The new dividend offering represents “real, binding cash value on an accelerated path to closing, compared to UWM Holding Corporation’s highly uncertain, non-binding proposal that lacks sufficient committed financing to fund the full purchase price,” CrossCountry said. 

UWM’s competing deal would also default non-electing TWO stockholders into UWM parent company stock “worth materially less,” the press release continued. 

Besides its cash offer, UWM hasn’t changed its proposal of 2.3328 UWM shares for each of Two Harbors. As of Thursday afternoon, UWM’s stock was trading at $3.06 per share, down five cents from the prior day’s closing price; TWO’s stock was trading at $12.58 per share, up six cents from market close Wednesday. 

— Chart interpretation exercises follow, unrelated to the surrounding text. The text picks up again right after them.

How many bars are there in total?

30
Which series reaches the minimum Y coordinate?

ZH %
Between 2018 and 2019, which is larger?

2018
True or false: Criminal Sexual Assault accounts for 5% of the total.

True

The privately owned, Cleveland-based CrossCountry stepped into UWM’s pending deal for the servicer in March, and the megalenders have tussled for control of the servicer since then. Two Harbors has since rejected UWM’s advances, and questioned the wholesale leader’s motivations as it “has never bought MSR from anyone.”

In a press release Thursday afternoon, UWM called the latest dividend offer a “smoke and mirrors ploy,” as the servicer is not acknowledging the same dividend would be payable if the CrossCountry deal didn’t go through.

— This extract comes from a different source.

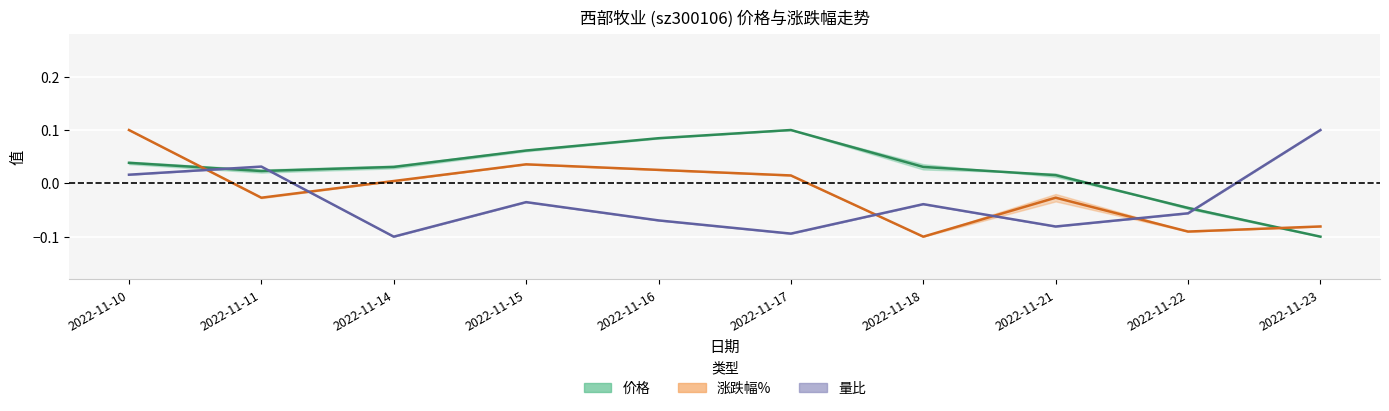

At which label is 价格 closest to 0?

2022-11-21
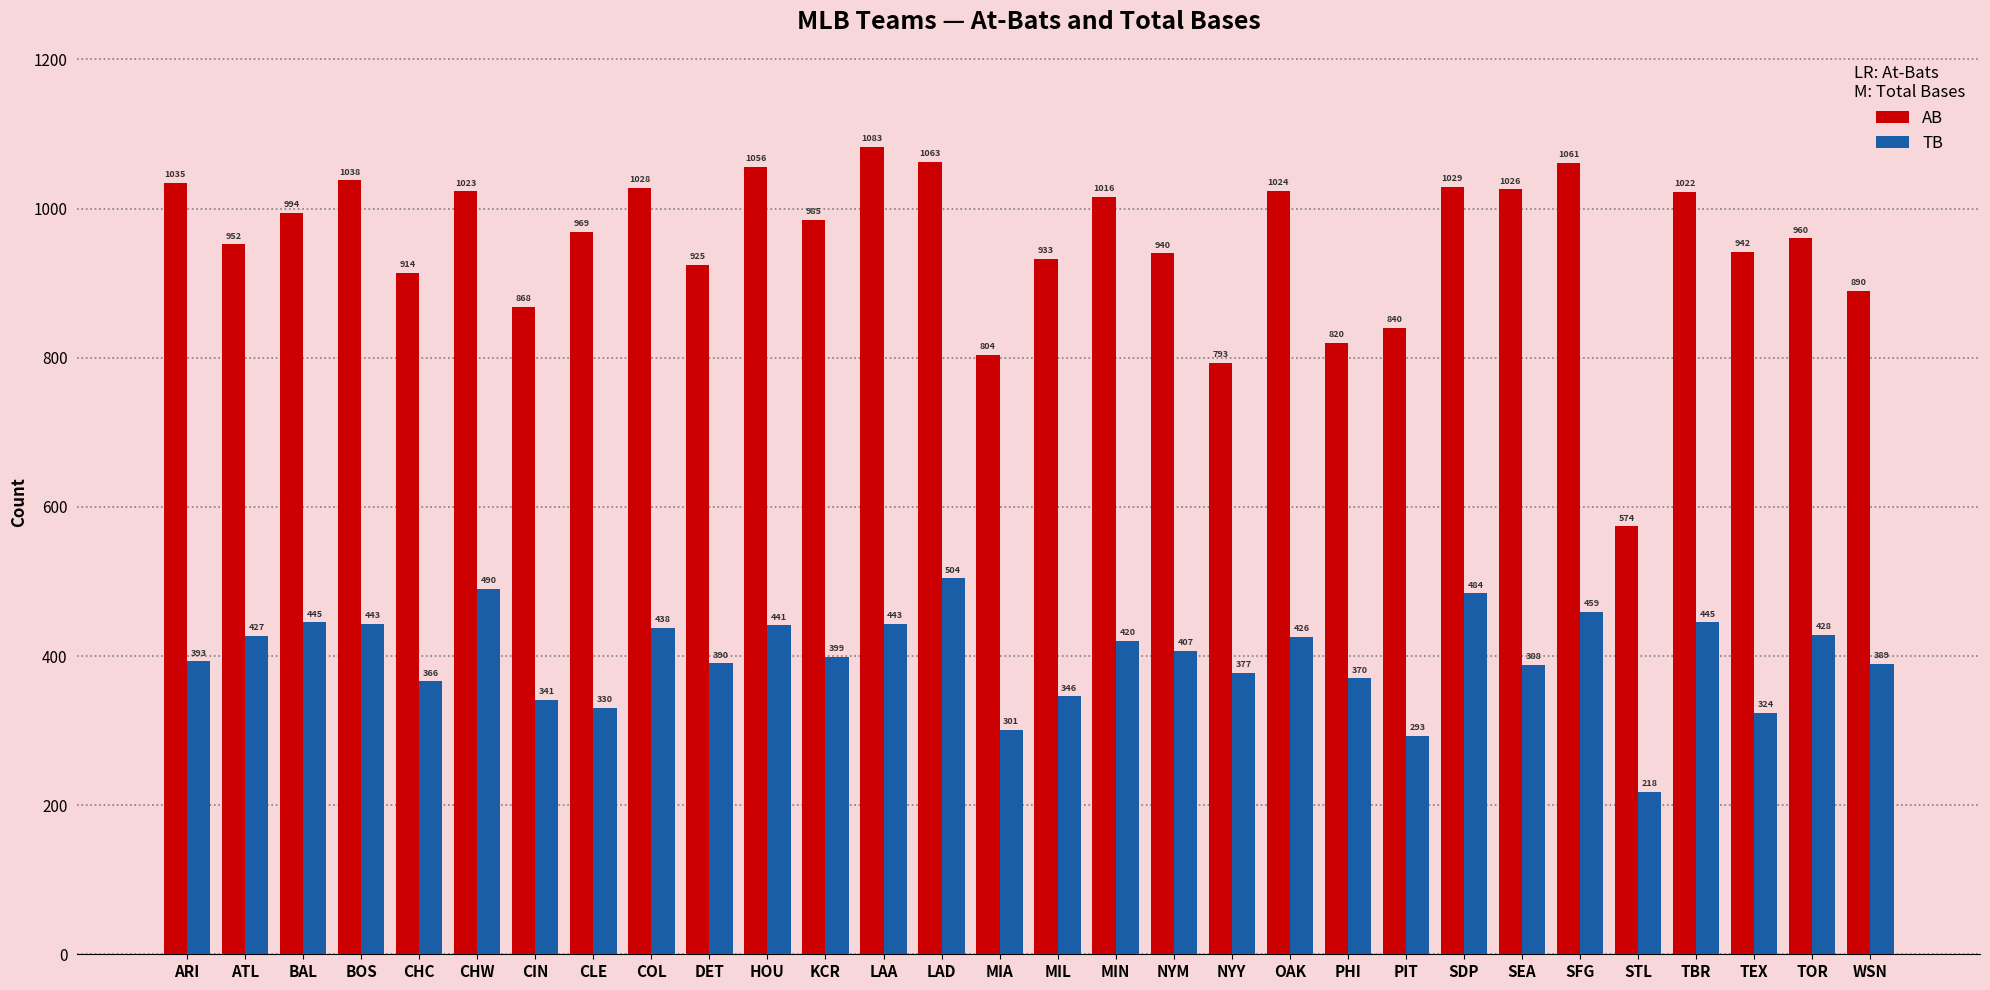

How many categories are shown in the chart?

30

The competing bidder also said TWO’s board continues to refuse to engage with UWM except for press releases, and insisted its offer was superior.

“It seems there is no limit to the lengths the TWO Board will go to protect a management-enriching deal with their preferred partner while ignoring their fiduciary duty to stockholders,” said UWM in a statement.

Vote approaches

CrossCountry’s latest per-share dividend will be determined by a formula, based on the specific timing of the actual closing. The lender, in touting its offer’s strength versus UWM’s, said it’s already acquired 39 of 53 required approvals. 

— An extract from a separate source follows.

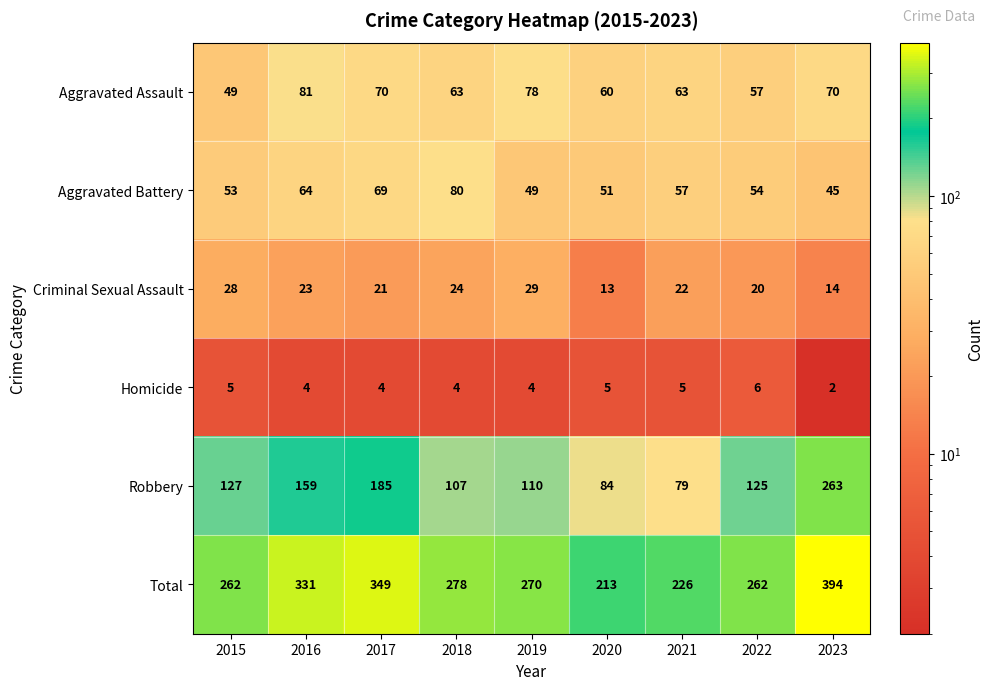

Which label corresponds to the largest value in the chart?

2023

Two Harbors will hold a special meeting Tuesday to vote on the CrossCountry merger.

The Pontiac, Michigan-based lender and servicer recently trumpeted a report by Institutional Shareholder Services, which has recommended TWO shareholders vote against the CrossCountry deal, as the company can still have more productive discussions with the firms.

Two Harbors meanwhile recently cited the same ISS report calling the CrossCountry offer “compelling.”